- [PASSAGE GIVEN]:

Building Real-Time Apps with gRPC: A Complete Guide Using Node.js and Redis
What are gRPCs?
gRPC is an open-source framework used for service-to-service communication developed by Google. The abbreviation RPC in its name, Remote Procedure Call, indicates that we can call a method on a remote server as if it were our own method. It is based around the idea of defining a service, specifying the methods that can be called remotely with their parameters and return types. On the server side, the server implements this interface and runs a gRPC server to handle client calls. On the client side, the client has a stub (referred to as just a client in some languages) that provides the same methods as the server.
Why We Needed gRPC ?
Before gRPC, microservices typically communicated using HTTP/1.1, often with JSON as the payload format for RESTful APIs. While effective, this approach had limitations. JSON’s text-based format results in larger payloads and slower serialization/deserialization compared to binary formats. Additionally, HTTP/1.1’s sequential request-response model can introduce latency due to head-of-line blocking, and real-time communication often required complex solutions like WebSockets for streaming use cases. This is where gRPC shines. Developed by Google, gRPC addresses these issues by offering a high-performance RPC framework that delivers smaller, faster payloads, low-latency communication, and native support for real-time streaming. This makes gRPC ideal for microservices, distributed systems, and applications requiring efficient, scalable communication.
How gRPC's works under the hood?
1 A small flow diagram
2[Client Code]
3 ↓
4[Client Stub] ← auto-generated
5 ↓
6[Protobuf Serialization]
7 ↓
8[HTTP/2 Transport]
9 ↓
10[Server Stub] ← auto-generated
11 ↓
12[Service Implementation]
13gRPC works by having a client stub serialize a method call into a Protocol Buffers message, sent over an HTTP/2 connection with headers and metadata. The server deserializes the message, executes the service logic, and serializes the response back to the client. HTTP/2 enables efficient, multiplexed, and streaming communication, with the connection reused for low latency.
Using gRPC with Node.js
Let’s apply what we’ve learned by building a small implementation that demonstrates gRPC’s messaging and streaming capabilities. What are we building? We will create a simple application that allows users to send messages with their username and receive a stream of messages based on a subscribed room, using Server-Sent Events (SSE) for real-time notifications. Project Structure: We will create four repositories: A simple client using React A proxy server to act as a bridge between the client and other services A Redis server for message broadcasting A gRPC server to handle messaging and streaming logic
chat.proto
1syntax = "proto3";
2
3service ChatService {
4 rpc SendMessage (MessageRequest) returns (MessageResponse);
5 rpc StreamNotifications (NotificationRequest) returns (stream NotificationResponse);
6}
7
8message MessageRequest {
9 string user = 1;
10 string content = 2;
11}
12
13message MessageResponse {
14 string status = 1;
15}
16
17message NotificationRequest {
18 string user = 1;
19}
20
21message NotificationResponse {
22 string message = 1;
23}
24So this chat.proto file defines the gRPC service and structure using Protocol Buffers.

- [DATA RECORDS]:
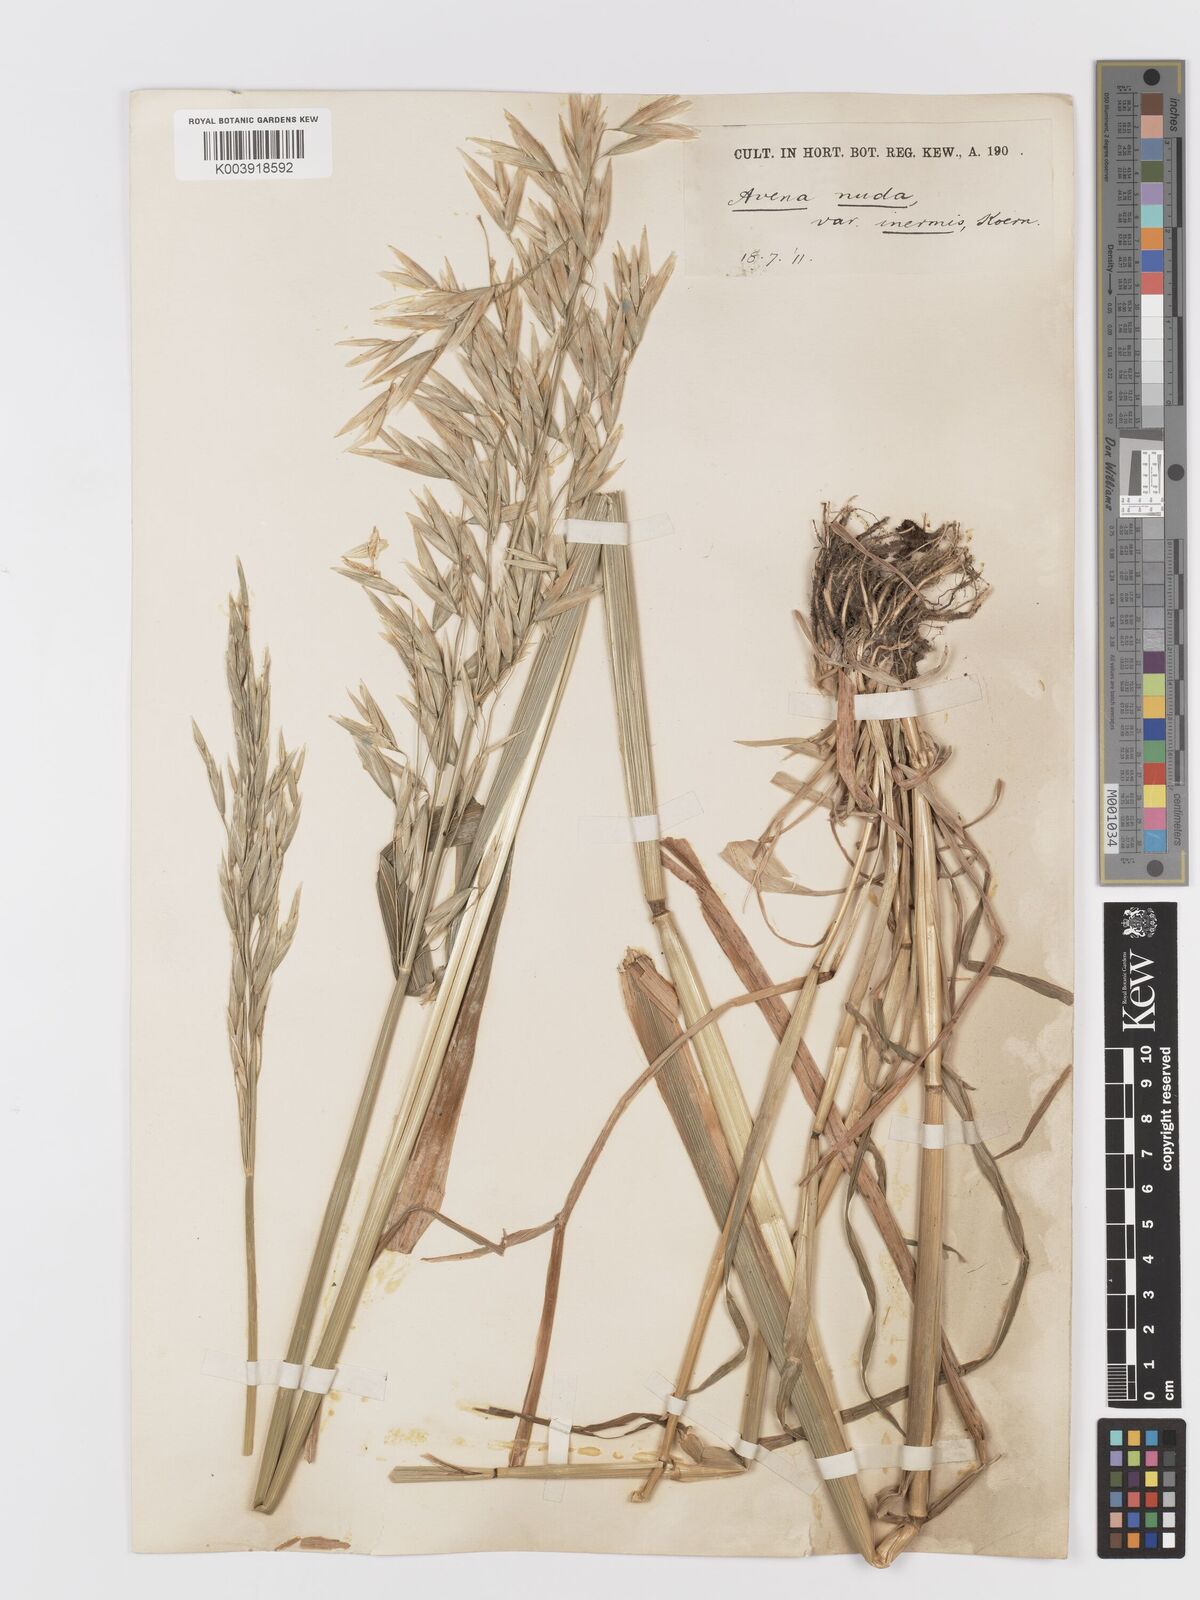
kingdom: Plantae
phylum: Tracheophyta
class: Liliopsida
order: Poales
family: Poaceae
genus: Avena
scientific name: Avena chinensis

- [EXERCISE BRIEF]: Repeat the gRPC guide word for word from "Why We Needed" to "efficient, scalable communication.".

- [ANSWER FOR THE TASK]:
Why We Needed gRPC ?
Before gRPC, microservices typically communicated using HTTP/1.1, often with JSON as the payload format for RESTful APIs. While effective, this approach had limitations. JSON’s text-based format results in larger payloads and slower serialization/deserialization compared to binary formats. Additionally, HTTP/1.1’s sequential request-response model can introduce latency due to head-of-line blocking, and real-time communication often required complex solutions like WebSockets for streaming use cases. This is where gRPC shines. Developed by Google, gRPC addresses these issues by offering a high-performance RPC framework that delivers smaller, faster payloads, low-latency communication, and native support for real-time streaming. This makes gRPC ideal for microservices, distributed systems, and applications requiring efficient, scalable communication.